Fighting the impact of fake traffic requires a gameplan
Herold recommends that CISOs create a game plan for addressing fake network traffic, refining existing network monitoring policies and procedures to account for the specific threats and challenges it creates for the organization.
“That should address how fake traffic is used in positive ways such as stress testing as well as identify how it can be used in malicious ways and what to do about it. It should be documented as part of the risk management plan,” Harold says. “Even though this issue has existed for a long time, it’s often not addressed separately.”
Herold also advises security teams to regularly review exceptions to the traffic flow policy; she recommends doing this at least annually or when significant changes are made, such as when implementing new technologies. And she advises removing exceptions when they are no longer required, such as when there is no longer a business need.
12 steps that can help mitigate issues with fake traffic
Herold offers 12 specific steps that can help security teams avoid traffic threats:
- Establish a traffic flow policy that applies to each managed interface to the organization’s network and full digital ecosystem.
- Implement procedures, controls and tools to monitor and control network traffic at the external managed interfaces to the system such as firewalls and DMZs, web servers, IoT devices, and employee-owned wireless routers and at key internal managed interfaces within the system.
- Deny all types of network traffic by default and allow specific types of network traffic by authorized exceptions and/or established authorized types of traffic.
- Implement procedures and tools to detect and prevent unauthorized exchange of network traffic with external networks.
- Connect the organization’s network to external networks or systems only through managed interfaces consisting of boundary protection devices and digital tools designed, implemented, and aligned with the organizational security and privacy architecture.
- Limit the number of external network connections to support managed monitoring of inbound and outbound communications traffic.
- Implement a managed interface (including controls such as access controls, etc., and protections such as IDS/IPS, etc.) for each external telecommunication service.
- Implement subnetworks for publicly accessible system components that are physically and/or logically separated from internal organizational networks (e.g., internet access hubs for visitors/public users from within the organization, such as in hospitals, schools, etc.).

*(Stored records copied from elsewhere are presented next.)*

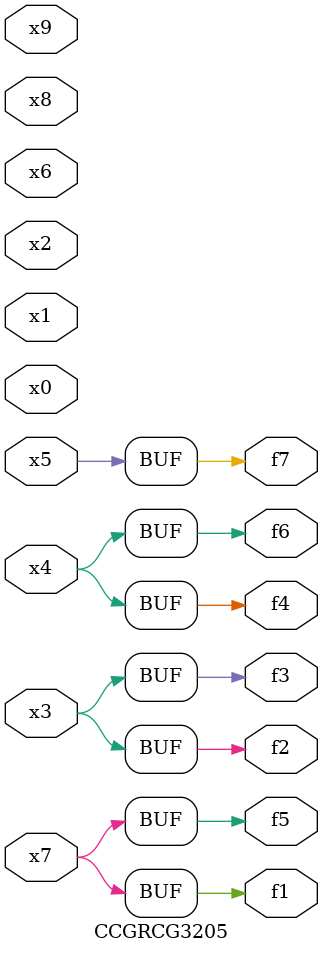
<source format=v>
module CCGRCG3205(
	input x0, x1, x2, x3, x4, x5, x6, x7, x8, x9,
	output f1, f2, f3, f4, f5, f6, f7
);
	assign f1 = x7;
	assign f2 = x3;
	assign f3 = x3;
	assign f4 = x4;
	assign f5 = x7;
	assign f6 = x4;
	assign f7 = x5;
endmodule

</source>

- Protect the confidentiality and integrity of data transmitted across each interface.
- Document each exception to the traffic flow policy (should support a corporate security policy exception policy with centralized management) with a supporting mission or business need, including required mitigating controls, duration of the exception, etc.
- Patch or update all components of the digital ecosystem as soon as possible.
- Provide training at least once a year and following major changes to IT staff responsible for performing these activities and send them occasional awareness reminders.